From the get-go, Brenda Goodman’s documentary notes that more than 100,000 sex-ed films have been produced since the turn of the 20th Century, and it covers the history of sexual education over the past hundred-odd years. Yet Sex(Ed) calls into question the effectiveness of these films, as well as the effectiveness of American sexual education in general.

While sexual education has attempted to grow in terms of explicitness and women’s issues since World War II — and there have been fluctuations along with the times — sex education is still informed by the conservative Puritanism deeply rooted in American culture.

“Girls were urged to protect their chastity, while boys were urged to be sure to not get anybody pregnant,” Dr. Tara McPherson, a University of Southern California professor of gender and critical studies, says in an interview about sex-ed films in the post-war era. “Those myths were very powerful for young girls and a source of a lot of guilt, I think, for women who felt like they didn’t fit those molds.”

Sex(Ed) suggests that these myths — and the divide between male and female sexual education, not to mention non-heterosexual perspectives — persist today.

A contemporary scene early on in the film highlights the unease.

“How does, like…the male sperm get into the… uterus, though?” one fifth-grader asks, smiling awkwardly as her classmates giggle.
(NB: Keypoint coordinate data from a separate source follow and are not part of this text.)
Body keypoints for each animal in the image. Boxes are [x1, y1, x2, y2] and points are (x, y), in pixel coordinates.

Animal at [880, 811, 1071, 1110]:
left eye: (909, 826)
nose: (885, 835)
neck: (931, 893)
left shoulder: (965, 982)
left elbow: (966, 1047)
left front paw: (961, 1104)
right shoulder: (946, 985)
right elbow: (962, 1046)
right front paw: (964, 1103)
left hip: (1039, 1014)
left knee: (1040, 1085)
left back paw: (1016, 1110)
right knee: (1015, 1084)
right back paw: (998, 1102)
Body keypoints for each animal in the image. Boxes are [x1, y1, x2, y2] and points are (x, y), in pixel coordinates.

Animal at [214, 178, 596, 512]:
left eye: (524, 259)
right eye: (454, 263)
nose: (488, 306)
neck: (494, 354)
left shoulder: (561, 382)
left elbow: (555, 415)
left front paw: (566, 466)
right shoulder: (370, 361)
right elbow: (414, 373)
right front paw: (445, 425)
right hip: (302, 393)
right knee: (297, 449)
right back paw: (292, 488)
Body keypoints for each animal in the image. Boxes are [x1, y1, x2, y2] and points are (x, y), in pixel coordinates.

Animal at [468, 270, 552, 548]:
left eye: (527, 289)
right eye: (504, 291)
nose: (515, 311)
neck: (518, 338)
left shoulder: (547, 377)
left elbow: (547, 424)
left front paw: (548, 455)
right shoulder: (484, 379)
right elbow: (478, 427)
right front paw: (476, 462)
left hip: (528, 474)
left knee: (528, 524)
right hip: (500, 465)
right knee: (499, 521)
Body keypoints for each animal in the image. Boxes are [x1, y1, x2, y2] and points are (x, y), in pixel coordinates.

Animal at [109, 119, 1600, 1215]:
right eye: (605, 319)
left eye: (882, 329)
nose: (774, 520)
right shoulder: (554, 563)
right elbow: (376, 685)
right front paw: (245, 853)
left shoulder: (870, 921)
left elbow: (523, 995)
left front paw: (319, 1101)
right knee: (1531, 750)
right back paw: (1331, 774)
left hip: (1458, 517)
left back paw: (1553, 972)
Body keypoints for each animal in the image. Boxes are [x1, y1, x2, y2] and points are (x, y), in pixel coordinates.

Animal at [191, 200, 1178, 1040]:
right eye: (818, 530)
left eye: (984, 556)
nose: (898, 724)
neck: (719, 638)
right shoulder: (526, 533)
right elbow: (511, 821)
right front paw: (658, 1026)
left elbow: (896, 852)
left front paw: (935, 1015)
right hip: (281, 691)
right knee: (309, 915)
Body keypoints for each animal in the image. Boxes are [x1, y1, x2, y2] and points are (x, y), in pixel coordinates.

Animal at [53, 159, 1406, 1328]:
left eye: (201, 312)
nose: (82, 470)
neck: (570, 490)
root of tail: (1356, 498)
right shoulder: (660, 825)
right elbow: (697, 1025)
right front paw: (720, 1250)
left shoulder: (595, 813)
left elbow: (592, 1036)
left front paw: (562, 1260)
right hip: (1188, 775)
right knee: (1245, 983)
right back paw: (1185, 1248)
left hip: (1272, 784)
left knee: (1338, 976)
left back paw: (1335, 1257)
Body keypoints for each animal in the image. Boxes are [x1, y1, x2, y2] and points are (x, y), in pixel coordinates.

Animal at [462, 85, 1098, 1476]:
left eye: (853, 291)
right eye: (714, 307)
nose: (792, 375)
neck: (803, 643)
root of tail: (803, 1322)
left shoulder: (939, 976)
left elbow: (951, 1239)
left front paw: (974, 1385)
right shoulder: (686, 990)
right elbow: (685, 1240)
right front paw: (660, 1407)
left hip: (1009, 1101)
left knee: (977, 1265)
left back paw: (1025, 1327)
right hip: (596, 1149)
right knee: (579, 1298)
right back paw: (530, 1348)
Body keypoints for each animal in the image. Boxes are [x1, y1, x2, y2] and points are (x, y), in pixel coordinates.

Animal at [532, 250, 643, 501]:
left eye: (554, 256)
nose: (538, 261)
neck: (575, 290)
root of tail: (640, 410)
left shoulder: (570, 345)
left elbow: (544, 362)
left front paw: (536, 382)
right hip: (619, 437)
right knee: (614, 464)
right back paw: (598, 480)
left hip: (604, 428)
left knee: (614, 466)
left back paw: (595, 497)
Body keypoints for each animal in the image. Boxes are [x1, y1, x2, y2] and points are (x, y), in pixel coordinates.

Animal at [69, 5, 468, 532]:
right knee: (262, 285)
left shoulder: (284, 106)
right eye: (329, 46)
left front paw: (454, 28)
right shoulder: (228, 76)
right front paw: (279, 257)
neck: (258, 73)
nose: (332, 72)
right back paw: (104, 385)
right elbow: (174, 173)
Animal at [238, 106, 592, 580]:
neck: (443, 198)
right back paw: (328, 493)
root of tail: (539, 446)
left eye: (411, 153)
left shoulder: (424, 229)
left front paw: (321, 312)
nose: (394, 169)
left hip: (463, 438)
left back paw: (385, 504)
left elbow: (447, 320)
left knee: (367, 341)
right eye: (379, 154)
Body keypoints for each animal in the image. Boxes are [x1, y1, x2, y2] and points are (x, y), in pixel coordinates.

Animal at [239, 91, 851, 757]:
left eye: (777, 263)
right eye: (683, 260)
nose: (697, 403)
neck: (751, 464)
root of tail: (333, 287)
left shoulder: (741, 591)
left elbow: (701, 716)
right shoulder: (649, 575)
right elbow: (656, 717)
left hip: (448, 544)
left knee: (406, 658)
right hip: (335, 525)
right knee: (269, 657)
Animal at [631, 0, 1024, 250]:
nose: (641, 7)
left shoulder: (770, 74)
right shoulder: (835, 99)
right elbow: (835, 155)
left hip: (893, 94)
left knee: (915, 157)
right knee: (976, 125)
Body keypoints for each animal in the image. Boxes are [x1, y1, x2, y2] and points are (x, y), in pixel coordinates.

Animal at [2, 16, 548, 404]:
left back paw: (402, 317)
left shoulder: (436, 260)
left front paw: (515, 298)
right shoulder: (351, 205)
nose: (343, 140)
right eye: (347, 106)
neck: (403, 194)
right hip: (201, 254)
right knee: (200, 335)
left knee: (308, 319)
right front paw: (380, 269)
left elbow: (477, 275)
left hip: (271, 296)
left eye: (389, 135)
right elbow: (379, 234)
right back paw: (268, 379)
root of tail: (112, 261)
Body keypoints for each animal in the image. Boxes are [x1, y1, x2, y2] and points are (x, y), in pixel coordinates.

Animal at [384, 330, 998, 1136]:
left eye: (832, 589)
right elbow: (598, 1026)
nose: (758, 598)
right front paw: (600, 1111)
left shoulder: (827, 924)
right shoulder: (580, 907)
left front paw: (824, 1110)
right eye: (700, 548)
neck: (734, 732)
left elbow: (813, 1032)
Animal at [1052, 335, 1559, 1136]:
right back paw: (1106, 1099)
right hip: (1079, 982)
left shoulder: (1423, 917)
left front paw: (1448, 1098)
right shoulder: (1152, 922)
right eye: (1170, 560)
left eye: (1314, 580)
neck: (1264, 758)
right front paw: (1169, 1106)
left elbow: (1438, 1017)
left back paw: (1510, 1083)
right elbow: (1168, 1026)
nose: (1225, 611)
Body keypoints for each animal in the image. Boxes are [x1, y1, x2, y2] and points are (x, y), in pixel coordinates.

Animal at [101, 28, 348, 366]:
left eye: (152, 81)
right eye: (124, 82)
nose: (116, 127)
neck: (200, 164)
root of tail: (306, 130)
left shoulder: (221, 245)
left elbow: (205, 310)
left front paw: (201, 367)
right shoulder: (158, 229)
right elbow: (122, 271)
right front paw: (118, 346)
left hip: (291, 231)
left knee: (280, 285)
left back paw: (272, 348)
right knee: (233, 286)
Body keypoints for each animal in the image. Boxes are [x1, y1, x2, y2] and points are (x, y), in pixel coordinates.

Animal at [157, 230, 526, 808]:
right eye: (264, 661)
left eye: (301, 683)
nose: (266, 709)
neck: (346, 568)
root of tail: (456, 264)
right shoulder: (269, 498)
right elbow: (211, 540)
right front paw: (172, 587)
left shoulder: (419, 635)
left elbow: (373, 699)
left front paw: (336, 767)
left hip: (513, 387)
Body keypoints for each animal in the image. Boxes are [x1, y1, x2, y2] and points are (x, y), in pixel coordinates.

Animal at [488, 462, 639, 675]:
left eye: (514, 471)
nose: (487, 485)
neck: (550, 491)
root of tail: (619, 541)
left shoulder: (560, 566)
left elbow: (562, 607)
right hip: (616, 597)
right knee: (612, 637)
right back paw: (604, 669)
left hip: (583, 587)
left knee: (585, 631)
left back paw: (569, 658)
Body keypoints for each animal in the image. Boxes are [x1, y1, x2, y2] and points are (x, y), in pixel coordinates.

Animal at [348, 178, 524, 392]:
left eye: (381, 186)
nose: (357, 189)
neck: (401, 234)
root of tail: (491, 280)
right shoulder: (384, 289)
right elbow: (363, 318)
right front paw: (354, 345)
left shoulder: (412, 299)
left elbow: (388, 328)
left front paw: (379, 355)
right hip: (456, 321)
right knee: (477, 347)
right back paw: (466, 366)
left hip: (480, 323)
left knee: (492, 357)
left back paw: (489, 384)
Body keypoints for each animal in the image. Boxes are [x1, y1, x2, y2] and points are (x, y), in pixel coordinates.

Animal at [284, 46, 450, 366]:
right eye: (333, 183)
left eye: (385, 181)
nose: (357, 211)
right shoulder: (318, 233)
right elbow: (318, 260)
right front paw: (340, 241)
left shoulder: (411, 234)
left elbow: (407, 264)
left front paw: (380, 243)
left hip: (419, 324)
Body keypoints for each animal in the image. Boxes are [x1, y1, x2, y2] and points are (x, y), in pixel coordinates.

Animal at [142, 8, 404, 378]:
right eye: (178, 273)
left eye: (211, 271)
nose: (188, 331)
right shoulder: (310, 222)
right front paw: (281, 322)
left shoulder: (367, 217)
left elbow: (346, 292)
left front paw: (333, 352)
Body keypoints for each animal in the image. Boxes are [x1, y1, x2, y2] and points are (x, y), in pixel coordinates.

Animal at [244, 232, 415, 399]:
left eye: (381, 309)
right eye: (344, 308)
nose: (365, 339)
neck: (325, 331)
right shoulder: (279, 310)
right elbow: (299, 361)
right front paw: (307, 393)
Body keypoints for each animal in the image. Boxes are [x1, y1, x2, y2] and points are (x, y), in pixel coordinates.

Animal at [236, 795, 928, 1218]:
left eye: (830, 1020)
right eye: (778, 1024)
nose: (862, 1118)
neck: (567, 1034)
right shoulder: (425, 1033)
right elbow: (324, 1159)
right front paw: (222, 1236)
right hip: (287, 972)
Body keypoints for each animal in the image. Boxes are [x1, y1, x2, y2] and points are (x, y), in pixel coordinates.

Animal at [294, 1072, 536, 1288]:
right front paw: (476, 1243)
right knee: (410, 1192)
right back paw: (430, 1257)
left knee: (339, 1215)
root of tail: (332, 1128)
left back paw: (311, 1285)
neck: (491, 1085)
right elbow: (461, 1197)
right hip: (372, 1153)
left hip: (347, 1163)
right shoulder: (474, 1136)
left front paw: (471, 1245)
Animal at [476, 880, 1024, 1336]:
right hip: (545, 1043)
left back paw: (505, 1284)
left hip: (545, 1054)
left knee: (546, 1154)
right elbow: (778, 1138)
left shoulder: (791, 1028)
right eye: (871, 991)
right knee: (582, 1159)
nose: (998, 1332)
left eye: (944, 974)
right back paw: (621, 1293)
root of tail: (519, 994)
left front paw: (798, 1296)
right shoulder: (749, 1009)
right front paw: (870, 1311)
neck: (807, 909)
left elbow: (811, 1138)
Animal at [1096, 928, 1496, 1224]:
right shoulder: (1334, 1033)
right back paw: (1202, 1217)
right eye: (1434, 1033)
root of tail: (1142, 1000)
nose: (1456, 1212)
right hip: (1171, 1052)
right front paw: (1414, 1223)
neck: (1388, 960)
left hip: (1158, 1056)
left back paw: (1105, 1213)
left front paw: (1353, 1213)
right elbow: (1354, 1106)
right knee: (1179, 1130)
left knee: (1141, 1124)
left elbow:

“Well, it doesn’t fly,” the school nurse replies. “The sperm is placed in the uterus of the woman.”

“Yeah, but how does it get there?” the girl asks.

“It’s delivered,” the nurse states, flatly and vaguely.

The moment is at once nostalgically charming and disturbing. The nurse seems nervous about discussing the mechanics of sex to a girl, underscoring the argument Sex(Ed) raises.

Just as much as a serious argument for better sexual education, Sex(Ed) is also an entertaining history of the changes in cinema and how it has transformed with cultural shifts.

While some things remain static, Sex(Ed) shows that others change dynamically.